Para la gente de mi generación el cine llegó en unos tiempos de miseria, de falta de libertades, y a través de las películas se nos permitió ser ciudadanos del mundo y elegir a nuestros maestros
Su cine puede considerarse un cine de memoria, y Erice puntualizó: “Para mí el descubrimiento del cine me hizo descubrir la historia, pero la historia con mayúsculas. La primera película que yo vi no fue de romanos, fue una película donde lo que sucedía se prolongaba en las calles de esta ciudad”. Un cine que le enseñó lecciones como la diferencia de clases. “Uno estaba en el teatro del gran Kursaal, donde la sociedad estaba estratificada, había ciudadanos que iban a paraíso, otros a entresuelo, a butacas… y uno percibía la codificación de las clases sociales, y de esto ahora se habla menos porque el audiovisual vive en una cierta burbuja”.

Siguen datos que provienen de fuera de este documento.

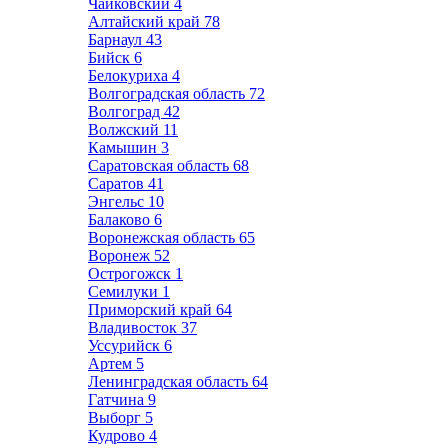
Чайковский
4
Алтайский край
78
Барнаул
43
Бийск
6
Белокуриха
4
Волгоградская область
72
Волгоград
42
Волжский
11
Камышин
3
Саратовская область
68
Саратов
41
Энгельс
10
Балаково
6
Воронежская область
65
Воронеж
52
Острогожск
1
Семилуки
1
Приморский край
64
Владивосток
37
Уссурийск
6
Артем
5
Ленинградская область
64
Гатчина
9
Выборг
5
Кудрово
4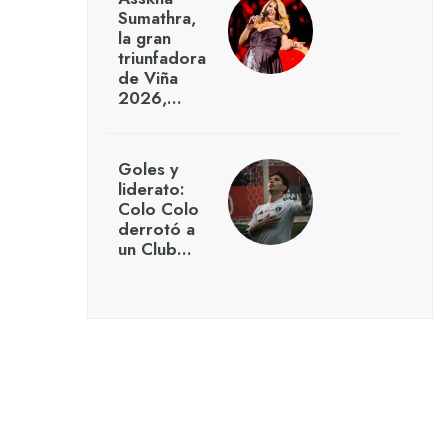
Sumathra,
la gran
triunfadora
de Viña
2026,…
Goles y
liderato:
Colo Colo
derrotó a
un Club…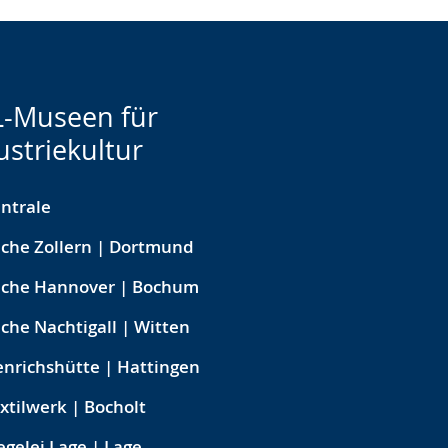
-Museen für
ustriekultur
ntrale
che Zollern | Dortmund
eche Hannover | Bochum
che Nachtigall | Witten
nrichshütte | Hattingen
xtilwerk | Bocholt
egelei Lage | Lage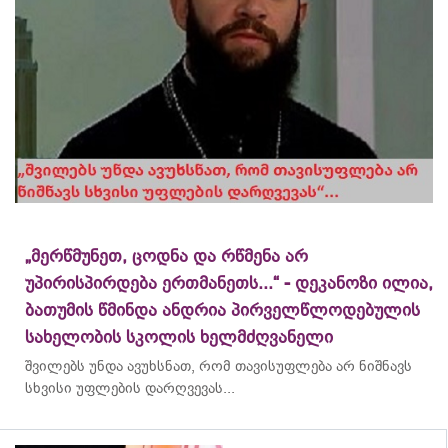
„მერწმუნეთ, ცოდნა და რწმენა არ
უპირისპირდება ერთმანეთს...“ - დეკანოზი ილია,
ბათუმის წმინდა ანდრია პირველწლოდებულის
სახელობის სკოლის ხელმძღვანელი
შვილებს უნდა ავუხსნათ, რომ თავისუფლება არ ნიშნავს
სხვისი უფლების დარღვევას...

Aprovechó su rueda de prensa para echar por tierra su imagen de cineasta arisco y tímido. “Desconfío de la leyenda épica. Alrededor de mi persona como cineasta se cuentan las cosas de una manera en la que no me reconozco. La leyenda épica esta muy bien como elemento publicitario y sugiere que hace 30 años que no hago una película, cuando he tenido actividad como cineasta con mis cortometrajes, pero fuera del marco del audiovisual parece que solo se cuentan los largometrajes, y hay vida, verdadera vida, y de hecho creo que la mayor vitalidad de lo que puede quedar al cine está en la periferia del sistema. Toda esa retórica que dice que esta película es testamentaria… Yo eso no lo reconozco, porque entonces significaría que solo me queda el museo de cera o la jubilación”, dijo con humor e ironía.

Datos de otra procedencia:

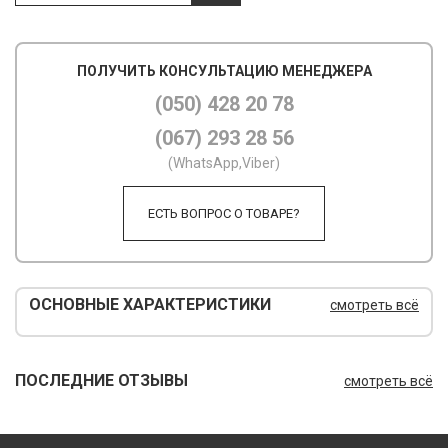
М
ПОЛУЧИТЬ КОНСУЛЬТАЦИЮ МЕНЕДЖЕРА
М
(050) 428 20 78
О
(067) 293 28 56
П
(WhatsApp,Viber)
П
ЕСТЬ ВОПРОС О ТОВАРЕ?
П
Р
ОСНОВНЫЕ ХАРАКТЕРИСТИКИ
смотреть всё
Р
Т
ПОСЛЕДНИЕ ОТЗЫВЫ
смотреть всё
Т
Ш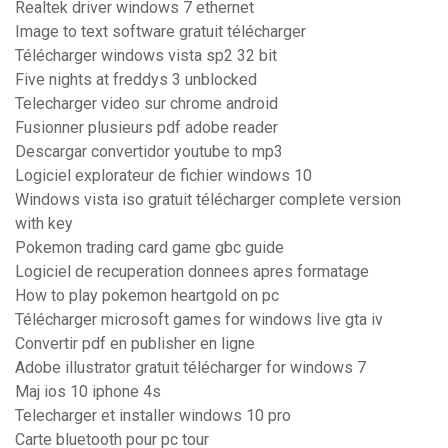
Realtek driver windows 7 ethernet
Image to text software gratuit télécharger
Télécharger windows vista sp2 32 bit
Five nights at freddys 3 unblocked
Telecharger video sur chrome android
Fusionner plusieurs pdf adobe reader
Descargar convertidor youtube to mp3
Logiciel explorateur de fichier windows 10
Windows vista iso gratuit télécharger complete version
with key
Pokemon trading card game gbc guide
Logiciel de recuperation donnees apres formatage
How to play pokemon heartgold on pc
Télécharger microsoft games for windows live gta iv
Convertir pdf en publisher en ligne
Adobe illustrator gratuit télécharger for windows 7
Maj ios 10 iphone 4s
Telecharger et installer windows 10 pro
Carte bluetooth pour pc tour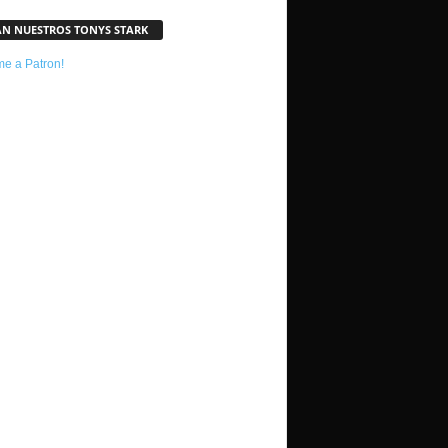
AN NUESTROS TONYS STARK
e a Patron!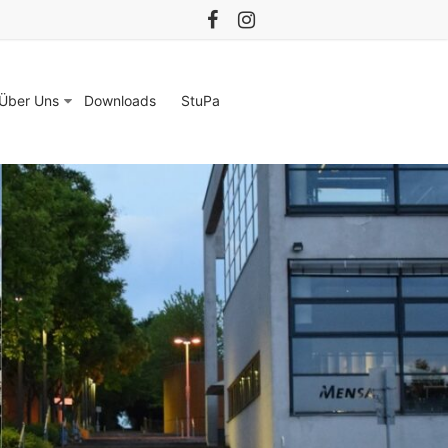
Über Uns
Downloads
StuPa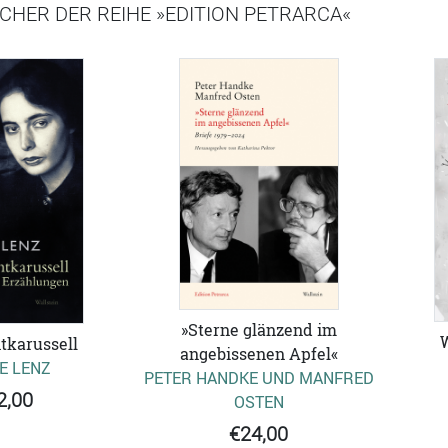
CHER DER REIHE »EDITION PETRARCA«
»Sterne glänzend im
tkarussell
angebissenen Apfel«
E LENZ
PETER HANDKE UND MANFRED
2,00
OSTEN
€24,00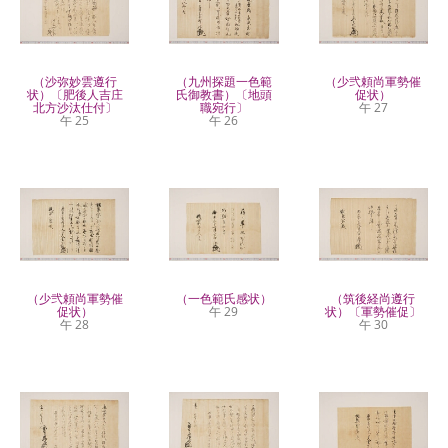
（沙弥妙雲遵行
（九州探題一色範
（少弐頼尚軍勢催
状）〔肥後人吉庄
氏御教書）〔地頭
促状）
北方沙汰仕付〕
職宛行〕
午 27
午 25
午 26
（少弐頼尚軍勢催
（一色範氏感状）
（筑後経尚遵行
促状）
午 29
状）〔軍勢催促〕
午 28
午 30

De aquella Concha de Oro recuerda que subió a recogerla con Elías Querejeta, y que “la mitad del cine pateaba y la otra mitad aplaudía, lo cual era un índice de su vitalidad, y también de que fue una película hecha a contratiempo o contra el tiempo para lo que eran las convenciones del cine de ese momento”. Fue después cuando “adquiere la repercusión que tiene”. “No es lo mismo ver una película en su momento de producción que cuando ya forma parte de la historia del cine, cuando ya ha sido sancionada socialmente. Ese instante de relación directa entre obra y entorno solo se da en el descubrimiento primero”, subrayó.

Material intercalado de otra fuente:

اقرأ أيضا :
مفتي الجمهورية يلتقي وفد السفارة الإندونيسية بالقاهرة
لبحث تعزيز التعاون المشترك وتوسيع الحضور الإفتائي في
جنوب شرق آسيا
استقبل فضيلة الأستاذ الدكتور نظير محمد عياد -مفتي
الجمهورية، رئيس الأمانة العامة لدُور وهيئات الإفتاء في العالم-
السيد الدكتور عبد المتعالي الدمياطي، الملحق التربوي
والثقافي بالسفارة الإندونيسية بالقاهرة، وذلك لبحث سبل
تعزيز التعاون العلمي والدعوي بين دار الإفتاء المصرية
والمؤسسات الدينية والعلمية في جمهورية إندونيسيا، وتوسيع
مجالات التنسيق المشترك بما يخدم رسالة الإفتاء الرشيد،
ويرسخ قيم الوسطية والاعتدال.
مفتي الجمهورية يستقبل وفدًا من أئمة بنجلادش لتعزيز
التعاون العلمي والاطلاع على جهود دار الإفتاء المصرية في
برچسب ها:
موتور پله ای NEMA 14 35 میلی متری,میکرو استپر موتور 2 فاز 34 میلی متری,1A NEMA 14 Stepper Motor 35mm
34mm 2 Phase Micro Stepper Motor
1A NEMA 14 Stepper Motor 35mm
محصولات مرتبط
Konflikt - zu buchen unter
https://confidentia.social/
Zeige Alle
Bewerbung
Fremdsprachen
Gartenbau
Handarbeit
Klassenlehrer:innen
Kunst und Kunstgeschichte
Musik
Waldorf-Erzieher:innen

También ahuyentó cualquier sombra de nostalgia en su película, como mucho de melancolía. De ese “ángel de melancolía, el ángel de la historia del que habló Walter Benjamin, pero que es distinto de la nostalgia”. Se refirió a su generación como una “generación políticamente derrotada”, y como ejemplo puso “la excepción cultural” por la que tanto se luchó y que nunca se logró. Esa excepción que Francia sí tiene y que hubiera permitido que Víctor Erice no hubiera tardado 30 años en rodar un nuevo largometraje.